If the third barrier were not there, then one thread could move on to the next iteration of the while(!done) loop before another thread. This means the first thread could set diff=0 before the second thread evaluated the (diff/(n*n) < TOLERANCE) line.


After some thought, it seems that if the 1st and 3rd barrier were placed tightly around diff = 0.f, things might have been a litter clearer for me at first.


I will try to use one barrier now. Obviously we cannot use only one barrier with other code unchanged. We can see that it is because all workers are working on a same variable diff here that makes them have to wait for each other. I think we can assign a diff variable to each worker, so that we can same some barrier.
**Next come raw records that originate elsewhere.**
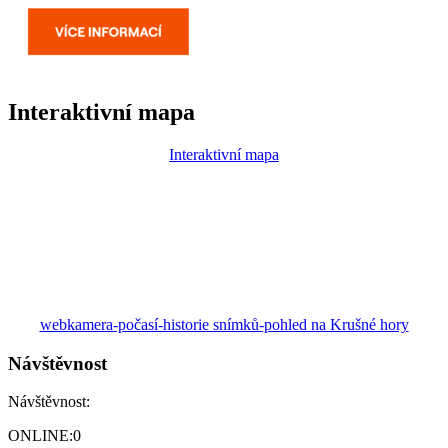
Interaktivní mapa
Interaktivní mapa
webkamera-počasí-historie snímků-pohled na Krušné hory
Návštěvnost
Návštěvnost:
ONLINE:
0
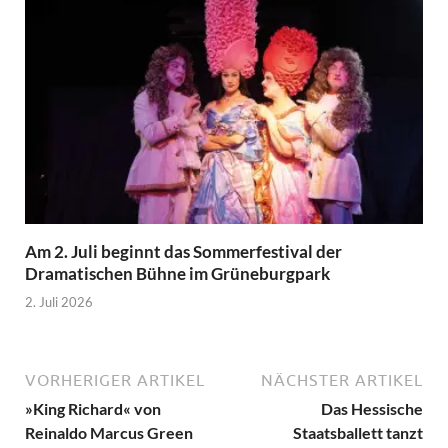
Am 2. Juli beginnt das Sommerfestival der
Dramatischen Bühne im Grüneburgpark
2. Juli 2026
VORHERIGER ARTIKEL
NÄCHSTER ARTIKEL
»King Richard« von
Das Hessische
Reinaldo Marcus Green
Staatsballett tanzt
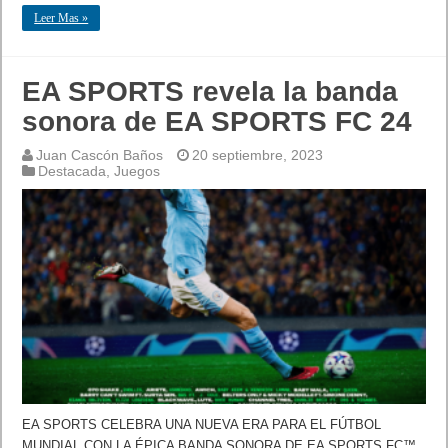
Leer Mas »
EA SPORTS revela la banda
sonora de EA SPORTS FC 24
Juan Cascón Baños
20 septiembre, 2023
Destacada
,
Juegos
EA SPORTS CELEBRA UNA NUEVA ERA PARA EL FÚTBOL
MUNDIAL CON LA ÉPICA BANDA SONORA DE EA SPORTS FC™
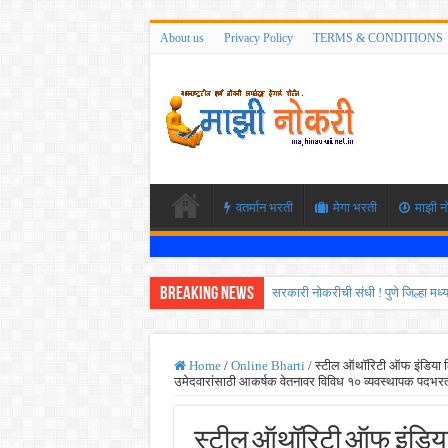
About us
Privacy Policy
TERMS & CONDITIONS
वतर्मान भरती
मेगा भरती
माझी न
Breaking News
सरकारी नोकरीची संधी ! पुणे जिल्हा मध
JEE च्या परीक्षेप्रमाणे NEET ची परीक
MPSC गट -क पूर्व परीक्षेचा अर्ज कर
Home
/
Online Bharti
/
स्टील ऑथॉरिटी ऑफ इंडिया लिम
उमेदवारांसाठी आकर्षक वेतनावर विविध १० व्यवस्थापक पदभरती
सर्वोच्च न्यायालयाचा निर्णय ! पदवीधर 
IBPS द्वारे ११४०३ कलर्क पदांची मोठी 
स्टील ऑथॉरिटी ऑफ इंडिया लि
It is true that this approach will go super slow if we have many workers working in parallel. However, if we assume we have less than 16 workers now, the overhead is not that high.

The code is below:

float* diff; // With size of NUM_PROCESSORS;

float myDiff;
int threadId = getThreadId();
int myMin = 1 + (threadId * n / NUM_PROCESSORS);
int myMax = myMin + (n / NUM_PROCESSORS);

while(!done) {
    float mydiff = 0.f;
    diff[threadId] = 0.f;
    for (j = myMin to myMax) {
        for (i = red cells in this row) {
            float prev = A[i, j];
            A[i,j] = 0.2f * pointsAllAround();
            myDiff += abs(A[i,j] - prev);
    for (int i = 0; i < NUM_PROCESSORS; ++i){
        diff[i] += myDiff;
    barrier(myBarrier, NUM_PROCESSORS);
    if (diff[threadId]/(n*n) < TOLERANCE)
    {                           d


Can we remove three barriers and diff=0.f, then put one barrier exactly before lock and diff=0.f before that barrier?

Update: Never mind, there would be race if so.


I think if we have a different diff variable for each thread, we could remove the bottom barrier. However, I need to work out the logic to see if it holds true.


One way of thinking about why the barriers are needed is to compare two separate executions across the barriers and observe how the race conditions happen.